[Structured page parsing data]
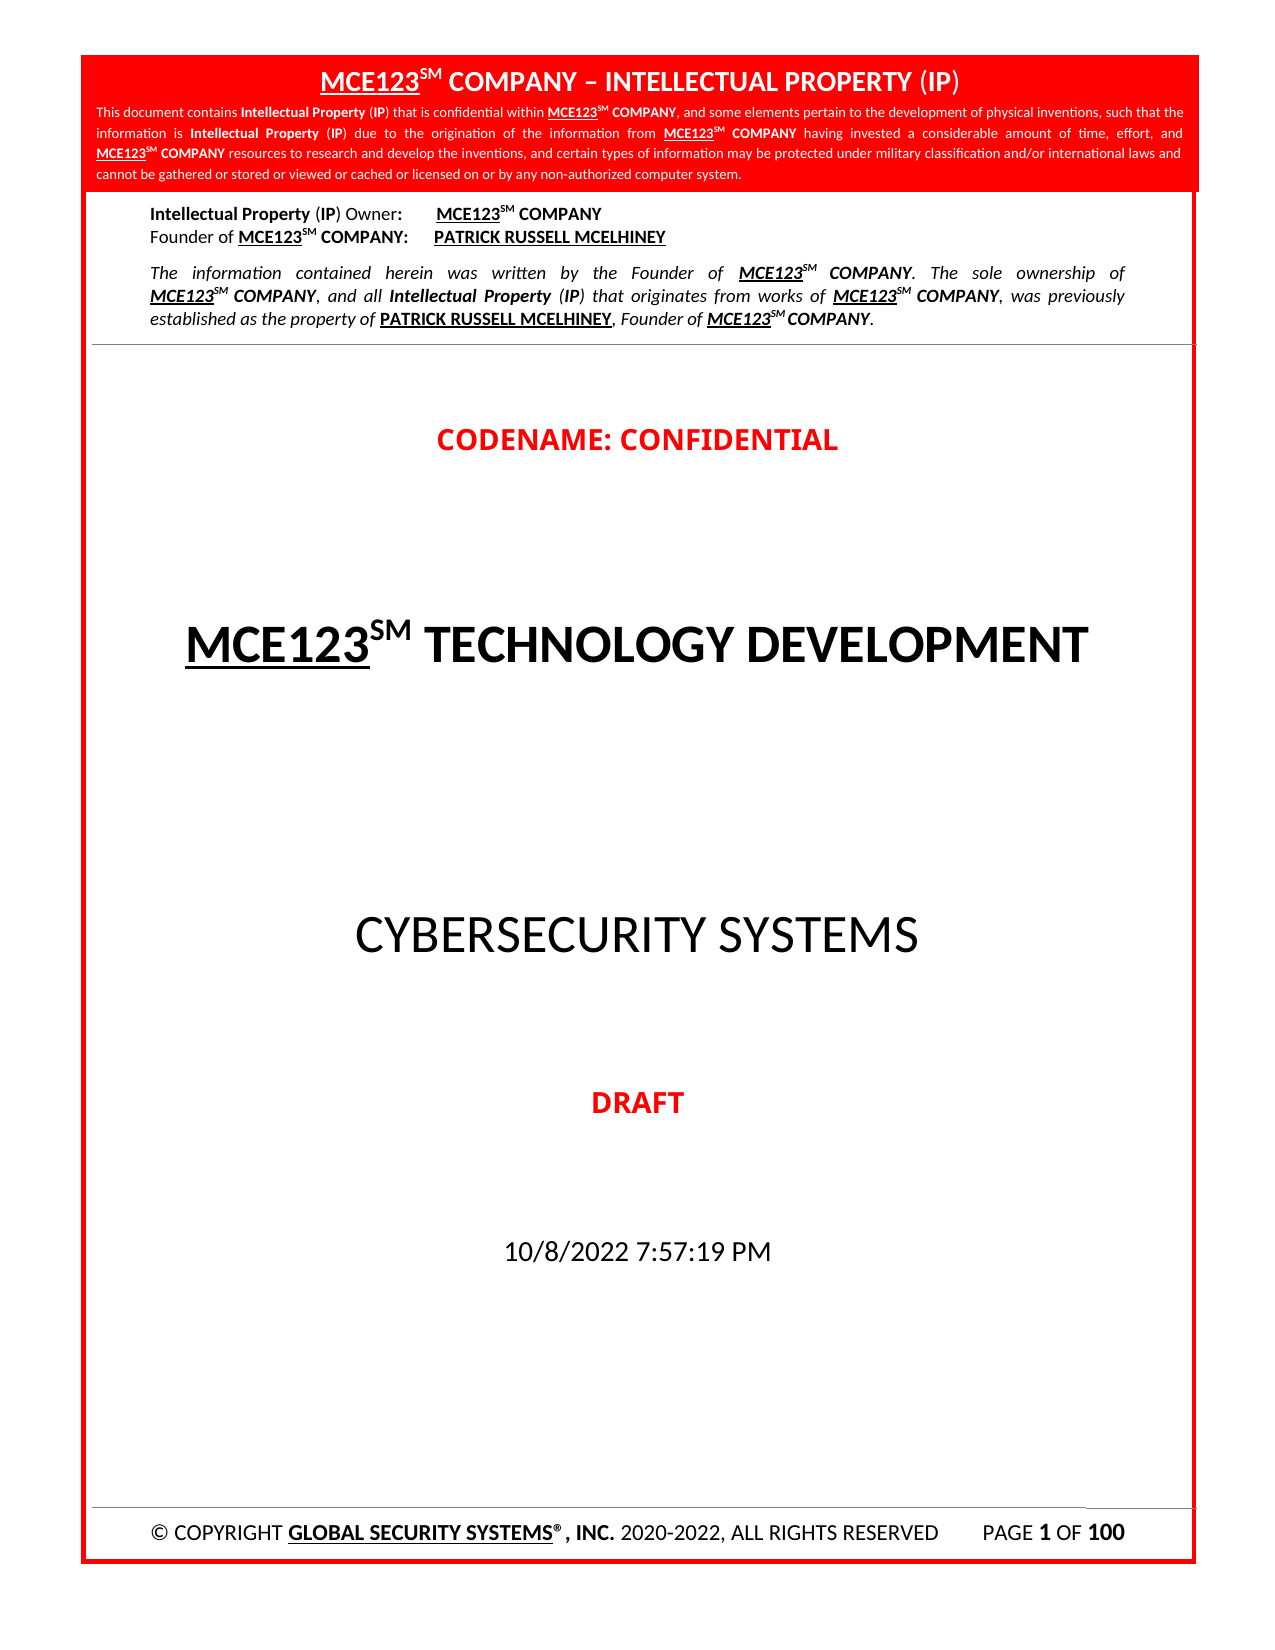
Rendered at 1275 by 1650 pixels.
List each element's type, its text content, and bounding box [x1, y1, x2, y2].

text DRAFT [150, 1082, 1125, 1122]
text 10/8/2022 7:57:19 PM [150, 1233, 1125, 1269]
text CODENAME: CONFIDENTIAL [150, 419, 1125, 459]
text MCE123SM TECHNOLOGY DEVELOPMENT [150, 609, 1125, 676]
text CYBERSECURITY SYSTEMS [150, 900, 1125, 966]
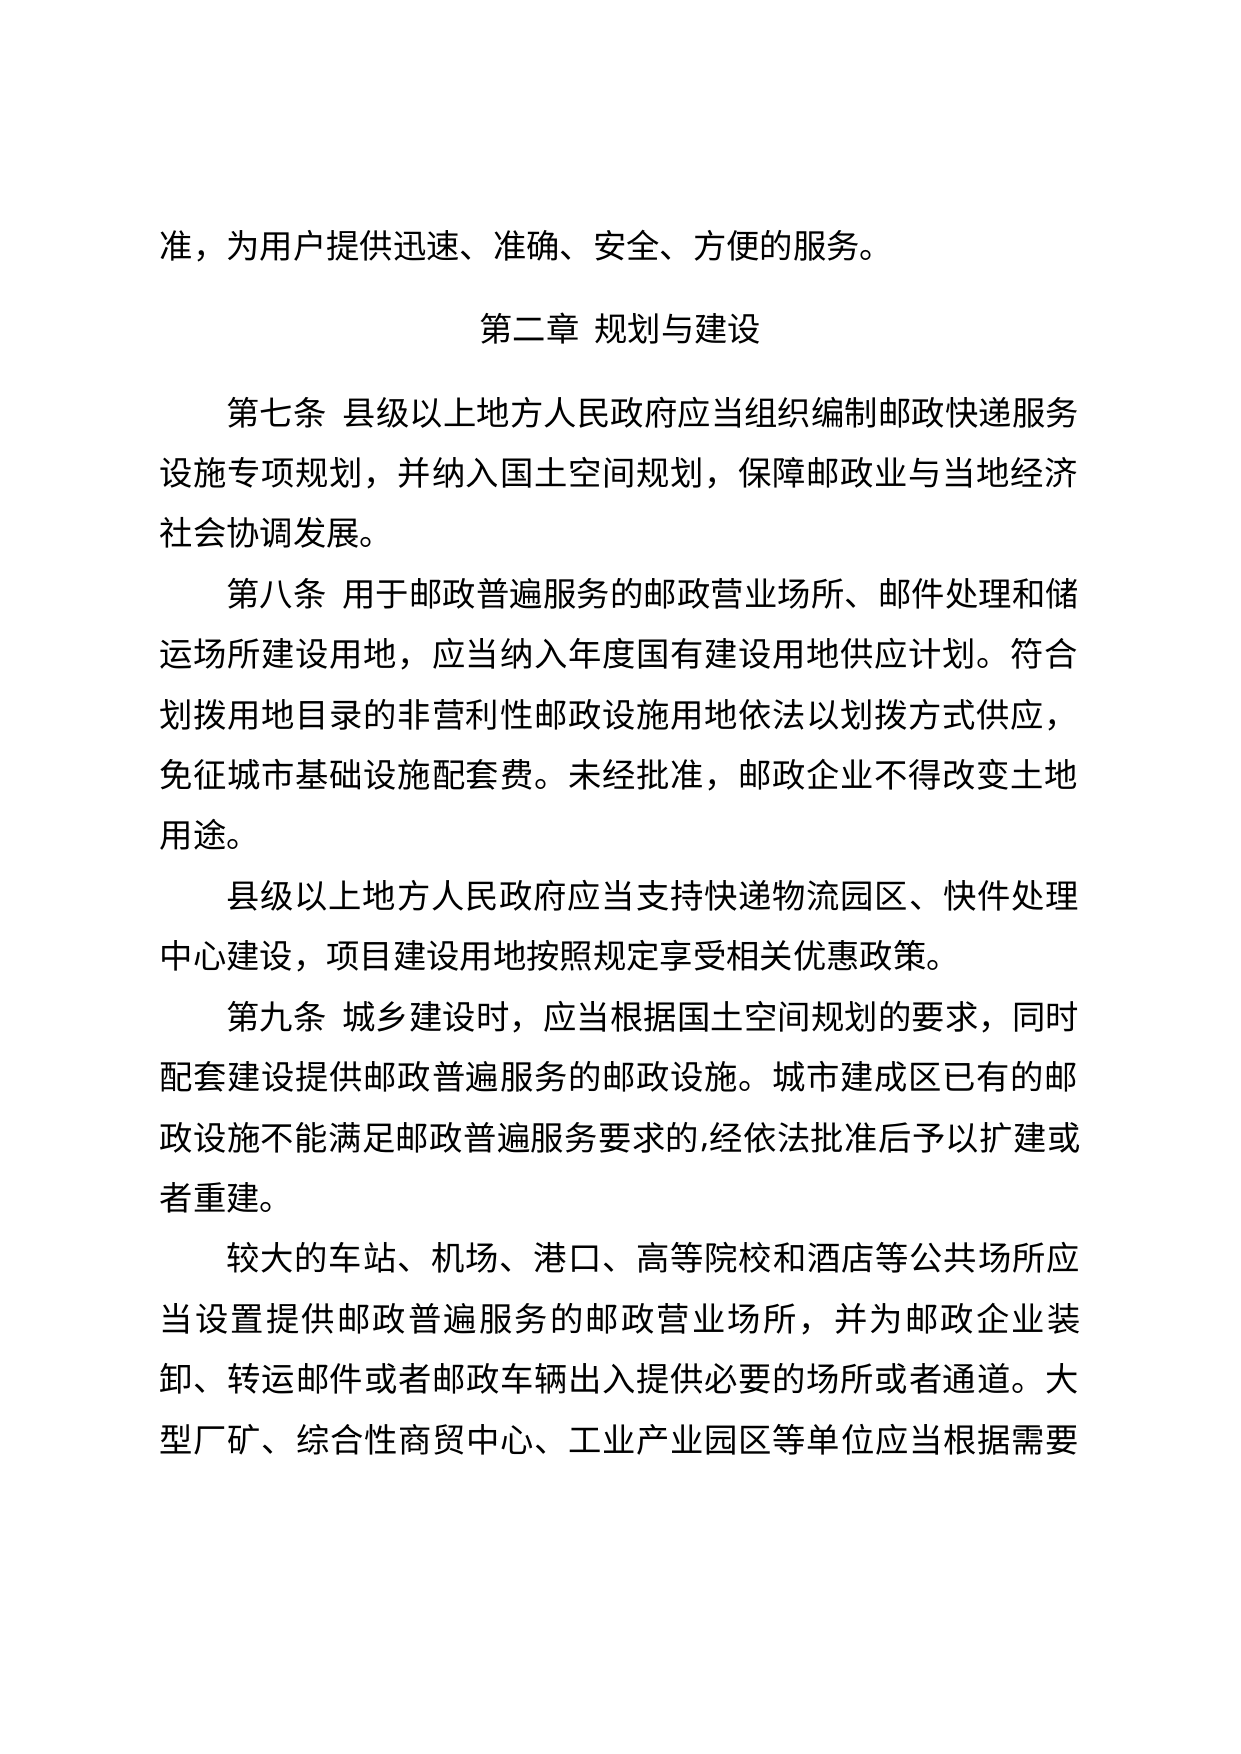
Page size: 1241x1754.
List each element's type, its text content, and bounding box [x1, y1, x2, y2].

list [159, 220, 1081, 280]
text 第九条 城乡建设时，应当根据国土空间规划的要求，同时配套建设提供邮政普遍服务的邮政设施。城市建成区已有的邮政设施不能满足邮政普遍服务要求的,经依法批准后予以扩建或者重建。 [159, 991, 1081, 1232]
text 第八条 用于邮政普遍服务的邮政营业场所、邮件处理和储运场所建设用地，应当纳入年度国有建设用地供应计划。符合划拨用地目录的非营利性邮政设施用地依法以划拨方式供应，免征城市基础设施配套费。未经批准，邮政企业不得改变土地用途。 [159, 568, 1081, 870]
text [159, 1232, 1081, 1474]
text 县级以上地方人民政府应当支持快递物流园区、快件处理中心建设，项目建设用地按照规定享受相关优惠政策。 [159, 870, 1081, 991]
list 第七条 县级以上地方人民政府应当组织编制邮政快递服务设施专项规划，并纳入国土空间规划，保障邮政业与当地经济社会协调发展。 [159, 386, 1081, 568]
text 第二章 规划与建设 [159, 303, 1081, 363]
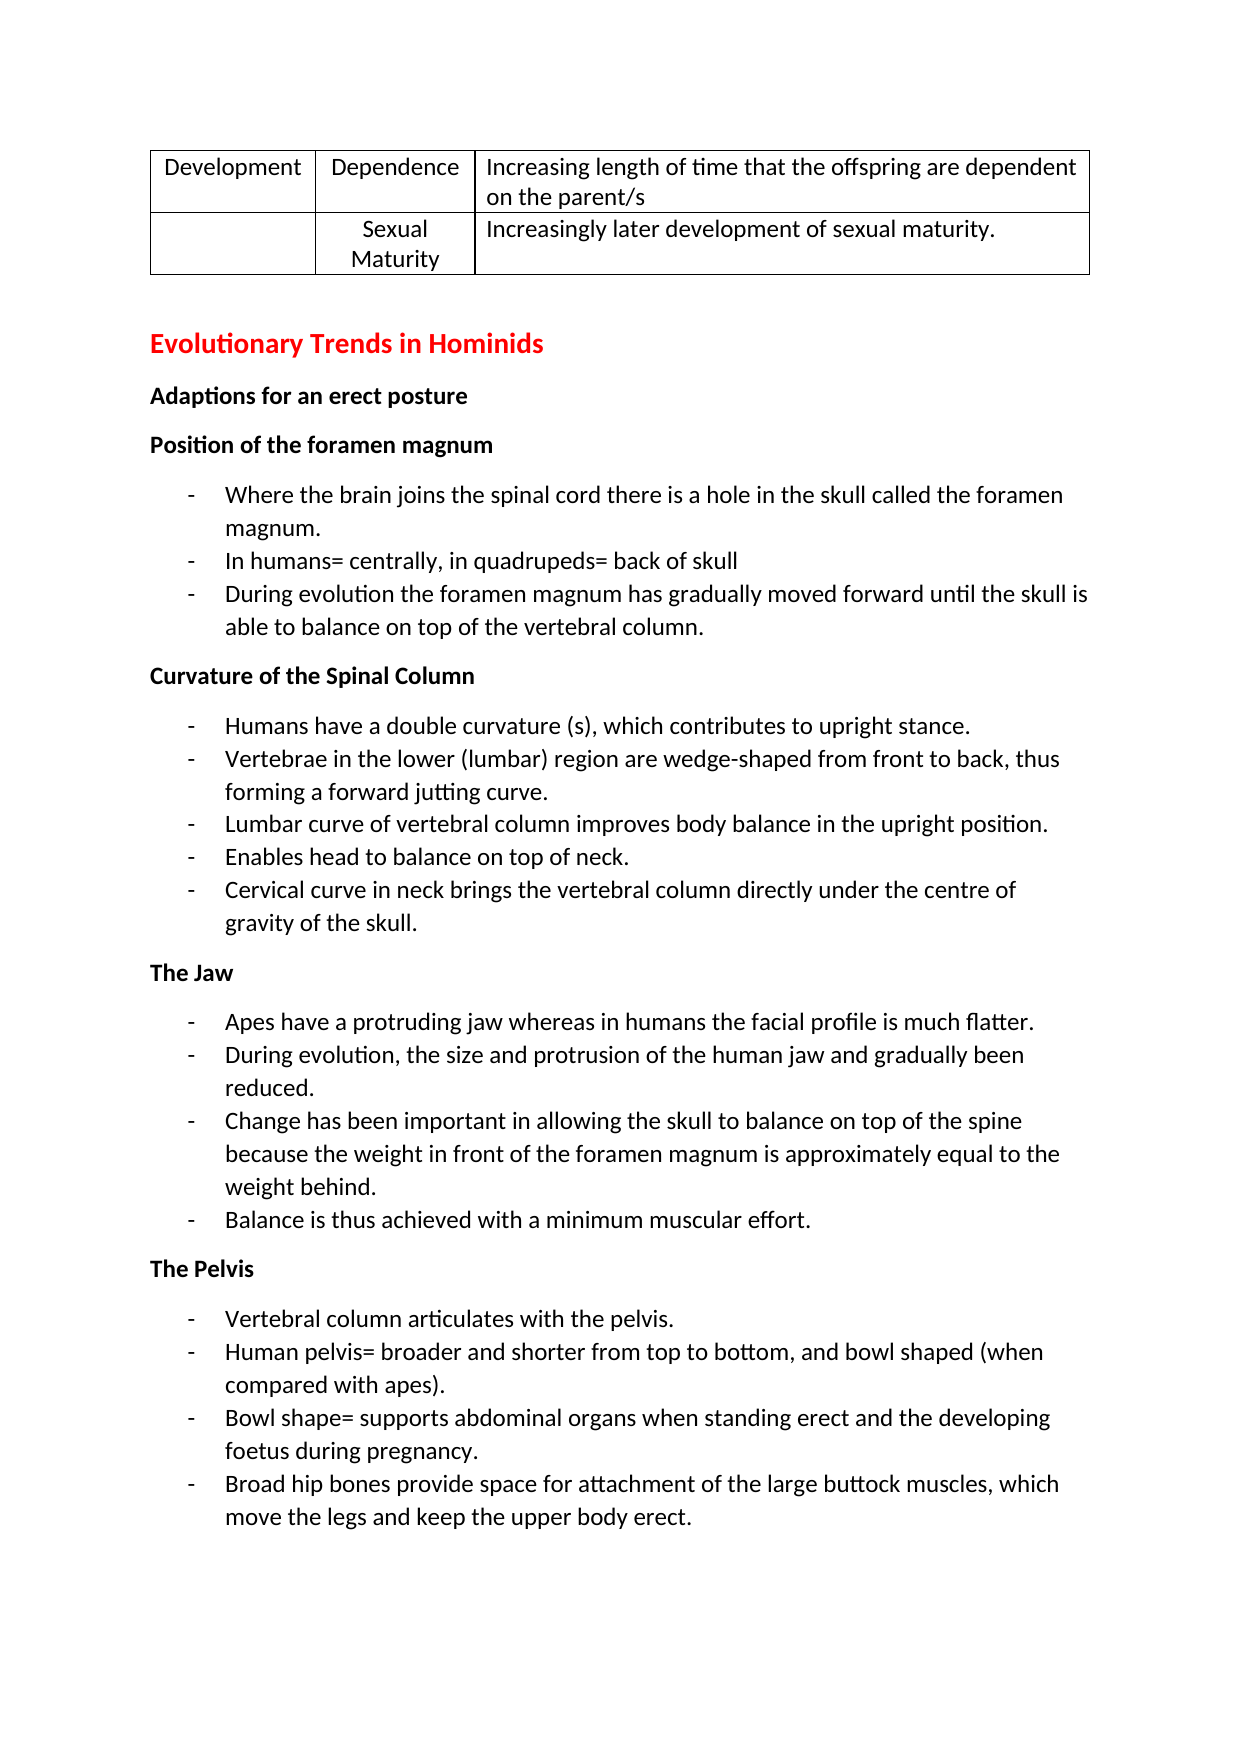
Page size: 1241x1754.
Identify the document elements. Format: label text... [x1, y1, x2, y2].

ASSIGNMENT: Except for the pictures, set down each line of the records exactly as it appears.

RESULT OF THIS EXERCISE:
Rendered at 1275 by 1650 pixels.
List each element's type, its text content, and bounding box [x1, y1, x2, y2].

text DRAFT [150, 1082, 1125, 1122]
text 10/8/2022 7:57:19 PM [150, 1233, 1125, 1269]
text CODENAME: CONFIDENTIAL [150, 419, 1125, 459]
text MCE123SM TECHNOLOGY DEVELOPMENT [150, 609, 1125, 676]
text CYBERSECURITY SYSTEMS [150, 900, 1125, 966]
Page size: 1241x1754.
List each element's type, its text content, and bounding box [x1, y1, x2, y2].

list [159, 220, 1081, 280]
text 第九条 城乡建设时，应当根据国土空间规划的要求，同时配套建设提供邮政普遍服务的邮政设施。城市建成区已有的邮政设施不能满足邮政普遍服务要求的,经依法批准后予以扩建或者重建。 [159, 991, 1081, 1232]
text 第八条 用于邮政普遍服务的邮政营业场所、邮件处理和储运场所建设用地，应当纳入年度国有建设用地供应计划。符合划拨用地目录的非营利性邮政设施用地依法以划拨方式供应，免征城市基础设施配套费。未经批准，邮政企业不得改变土地用途。 [159, 568, 1081, 870]
text [159, 1232, 1081, 1474]
text 县级以上地方人民政府应当支持快递物流园区、快件处理中心建设，项目建设用地按照规定享受相关优惠政策。 [159, 870, 1081, 991]
list 第七条 县级以上地方人民政府应当组织编制邮政快递服务设施专项规划，并纳入国土空间规划，保障邮政业与当地经济社会协调发展。 [159, 386, 1081, 568]
text 第二章 规划与建设 [159, 303, 1081, 363]
Page size: 1241x1754.
Identify the document elements. Format: label text... [x1, y1, x2, y2].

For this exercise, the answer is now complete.